Classified Board of Directors. The Certificate of Incorporation and By-laws provide that the size of Nexstar’s board of directors will be determined from time to time by resolution adopted by a majority of the board of directors of Nexstar and that the directors shall be divided into three classes, with directors serving staggered three‑year terms. The classification of Nexstar’s board of directors has the effect of making it more difficult for stockholders to change the composition of Nexstar’s board of directors. At least two annual meetings of stockholders, instead of one, will generally be required to effect a change in a majority of Nexstar’s board of directors. This may have the effect of discouraging a third-party from initiating a proxy contest, making a tender offer or otherwise attempting to obtain control of Nexstar. In addition, because the classification of Nexstar’s board of directors may discourage accumulations of large blocks of Class A common stock by purchasers whose objective is to take control of Nexstar and remove a majority of Nexstar’s board of directors, the classification of Nexstar’s board of directors could tend to reduce the likelihood of fluctuations in the market price of Class A common stock that might result from accumulations of large blocks of Class A common stock for such a purpose.
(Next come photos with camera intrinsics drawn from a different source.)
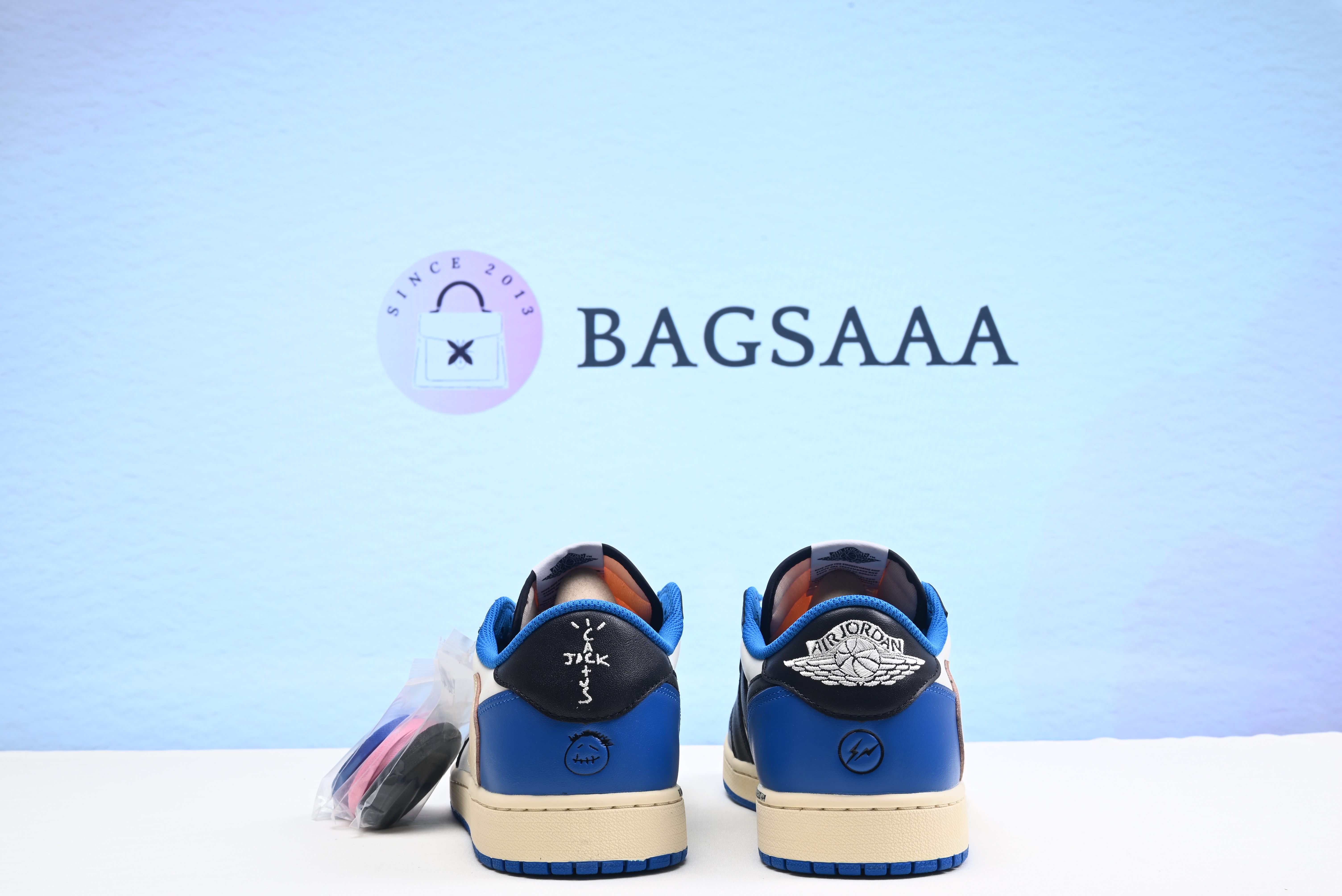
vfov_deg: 32.7
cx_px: 671
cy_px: 448
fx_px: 1529
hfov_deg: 47.4
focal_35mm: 41
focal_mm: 41
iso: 100
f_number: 16
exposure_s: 1/2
Accordingly, Nexstar stockholders could be deprived of certain opportunities to sell their Class A common stock at a higher market price than might otherwise be the case.
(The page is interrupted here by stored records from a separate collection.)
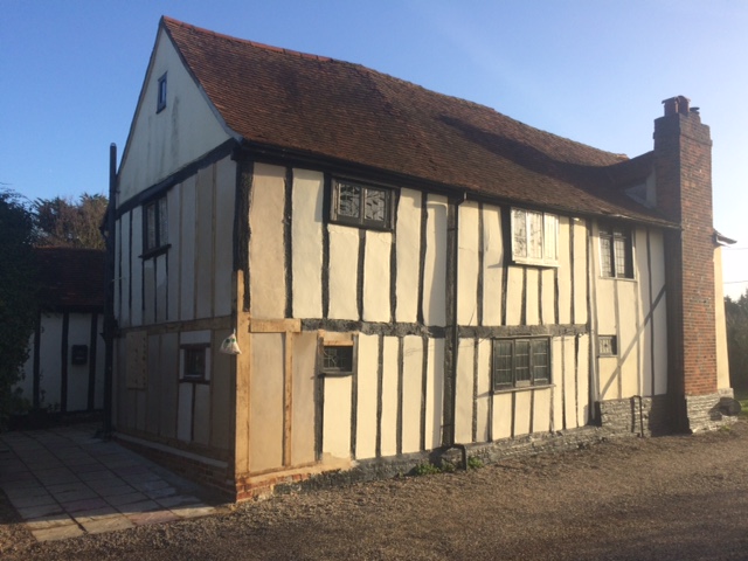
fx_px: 627
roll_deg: +1.5
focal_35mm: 29
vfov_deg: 48.2
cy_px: 280
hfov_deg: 61.7
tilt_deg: +5.3
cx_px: 374
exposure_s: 1/1053
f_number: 2.2
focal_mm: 4.15
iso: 32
Delaware Business Combination Statute. Nexstar is subject to Section 203 of the DGCL, an anti-takeover law. In general, Section 203 prohibits a publicly-held Delaware corporation from engaging in a “business combination” with an “interested stockholder” for a period of three years following the date the person became an interested stockholder, unless (with some exceptions) the “business combination” or the transaction in which the person became an interested stockholder is approved in a prescribed manner. Generally, a “business combination” includes a merger, asset or stock sale, or other transaction resulting in a financial benefit to the interested stockholder. Generally, an “interested stockholder” is a person who, together with affiliates and associates, owns (or within three years prior to the determination of interested stockholder status, did own) 15% or more of a corporation’s voting stock. As permitted by Section 203, Nexstar has elected not to be governed by Section 203 with respect to ABRY and any entity controlled by ABRY, and therefore, unless Nexstar’s Certificate of Incorporation is amended, neither ABRY nor any such entity shall be deemed to be an “interested stockholder.” The existence of this provision could have an anti-takeover effect with respect to transactions not approved in advance by the board of directors, including discouraging attempts that might result in a premium over the market price for Class A common stock.

Other Matters

Limitation on Director’s Liability. The Certificate of Incorporation provides that, to the fullest extent permitted by Delaware law, Nexstar will indemnify and advance expenses of any director or officer who is made or threatened to be made a party to any proceeding by reason of the fact that he or she is or was a director or officer of Nexstar. In addition, no director or officer of the combined company will be liable to the combined company or its stockholders for monetary damages with respect to any transaction, occurrence or course of conduct.

Transfer Agent. The transfer agent for Nexstar is the American Stock Transfer & Trust Co., Corporate Trust Department, 6201 Fifteenth Ave., Brooklyn, New York 11219.